In the wake of the disastrous Minneapolis bridge collapse last week policy makers have sprung into action. From the predictable calls for immediate inspections on older bridges, to cries for increased spending and emergency appropriations, our nation’s infrastructure has suddenly—and tragically—been thrusted into the national spotlight.
Yet experts question whether this one-shot, isolated infusion of attention will really make a difference in Washington. The sad fact is that this infrastructure epiphany is long overdue.
For years, a cadre of civic, political, and corporate leaders from coast to coast have called for an increased federal role to improve, modernize, and maintain the nation’s infrastructure. Their alarm bells have gone unheeded.
Instead, two years ago this month President Bush signed a nearly $300 billion transportation law that was infamously known for its 6,300 pet pork project earmarks. Analysts have been quick to pounce this week on projects like the “bridge to nowhere” as the root of the nation’s transportation woes.
They are missing the bigger picture. Even though the $20 billion that comes from the thousands and thousands of earmark projects is a lot of money by any measure, this is only about 5 percent of the overall federal transportation program.
The real problem is that we have a national transportation framework that is adrift. It takes an almost agnostic approach to how those billions of dollars are spent and it does not hold the recipients of the federal money – the states, mainly – accountable for meeting any kind of national goals or objectives.
Despite separate bureaucratic programs that lay out a framework for funding different activities, the federal government has virtually no discretion (other than the questionable earmark process) in determining which transportation projects get built or how states spend their transportation dollars. In fact, the U.S. code neuters the federal role and states specifically that the appropriation of highway funds “shall in no way infringe on the sovereign rights of the States to determine which projects shall be federally financed.”
In other words, once funds are allocated the states can distribute them among projects as they see fit. Oversight is limited only to ensuring that they comply with federal guidelines and accepted design standards.
It should be no wonder then that a little-noticed report from the watchdog U.S. Government Accountability Office recently found that the federal transportation program is functioning as a “cash transfer, general purpose grant program.” President Bush reinforced this point in 2004 when he referred to the nation’s transportation law as a governmental “entitlement program.”

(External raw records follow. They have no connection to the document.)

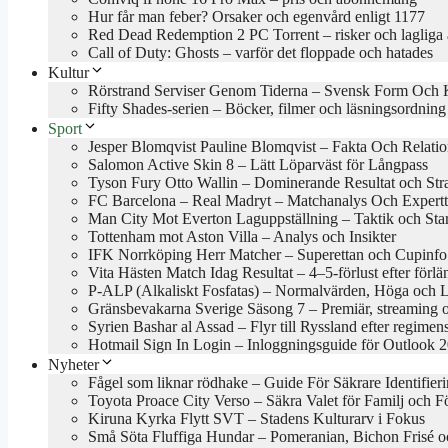
Hur får man feber? Orsaker och egenvård enligt 1177
Red Dead Redemption 2 PC Torrent – risker och lagliga a
Call of Duty: Ghosts – varför det floppade och hatades
Kultur
Rörstrand Serviser Genom Tiderna – Svensk Form Och 
Fifty Shades-serien – Böcker, filmer och läsningsordning
Sport
Jesper Blomqvist Pauline Blomqvist – Fakta Och Relati
Salomon Active Skin 8 – Lätt Löparväst för Långpass
Tyson Fury Otto Wallin – Dominerande Resultat och Stra
FC Barcelona – Real Madryt – Matchanalys Och Expertt
Man City Mot Everton Laguppställning – Taktik och Star
Tottenham mot Aston Villa – Analys och Insikter
IFK Norrköping Herr Matcher – Superettan och Cupinfo
Vita Hästen Match Idag Resultat – 4–5-förlust efter förl
P-ALP (Alkaliskt Fosfatas) – Normalvärden, Höga och 
Gränsbevakarna Sverige Säsong 7 – Premiär, streaming 
Syrien Bashar al Assad – Flyr till Ryssland efter regimens
Hotmail Sign In Login – Inloggningsguide för Outlook 
Nyheter
Fågel som liknar rödhake – Guide För Säkrare Identifier
Toyota Proace City Verso – Säkra Valet för Familj och F
Kiruna Kyrka Flytt SVT – Stadens Kulturarv i Fokus
Små Söta Fluffiga Hundar – Pomeranian, Bichon Frisé o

But perhaps a bigger problem than this abdication of decision making authority is that there is no accountability for meeting even the most basic performance goals and objectives such as safety, congestion relief, or improving air quality. The U.S. Department of Transportation has outlined appropriate performance measures as required by the Government Performance Results Act, yet the department does not hold the recipients of federal highway funding accountable for their performance nor is funding linked to success.
In other words, a state that prioritized spending so none of its bridges were structurally deficient would not be rewarded in any way, nor would a state that allowed its infrastructure to slip further into disrepair be penalized.
This laxity is astonishing for several reasons. One is due to the sheer size of the program: nearly $50 billion federal dollars every year. Another is the inconsistency with other recently reformed federal programs such as welfare and education. Congress established a management assessment system for public housing agencies and created a performance measurement and reward system in the 1996 welfare reform law.
The bottom line is that—with very little to show for the largest public works investment in our nation’s history—the nation can no longer afford a hands-off federal program. The federal government needs to make the preservation, maintenance, and modernization of the existing system a national priority and it needs to take a lead role in holding the states accountable for doing so. Safety should be assumed, not hoped for.
As the nation gears up for the presidential election, the candidates should use this tragic event as the occasion for articulating their vision for a 21st century transportation system. Such a vision should reinforce what the American people want—safety, accountability, and performance—not waste, bureaucracy, and uncertainty.
A crisis is looming. In light of the recent disaster Americans deserve a real commitment from the national government to finding answers—not more of the same.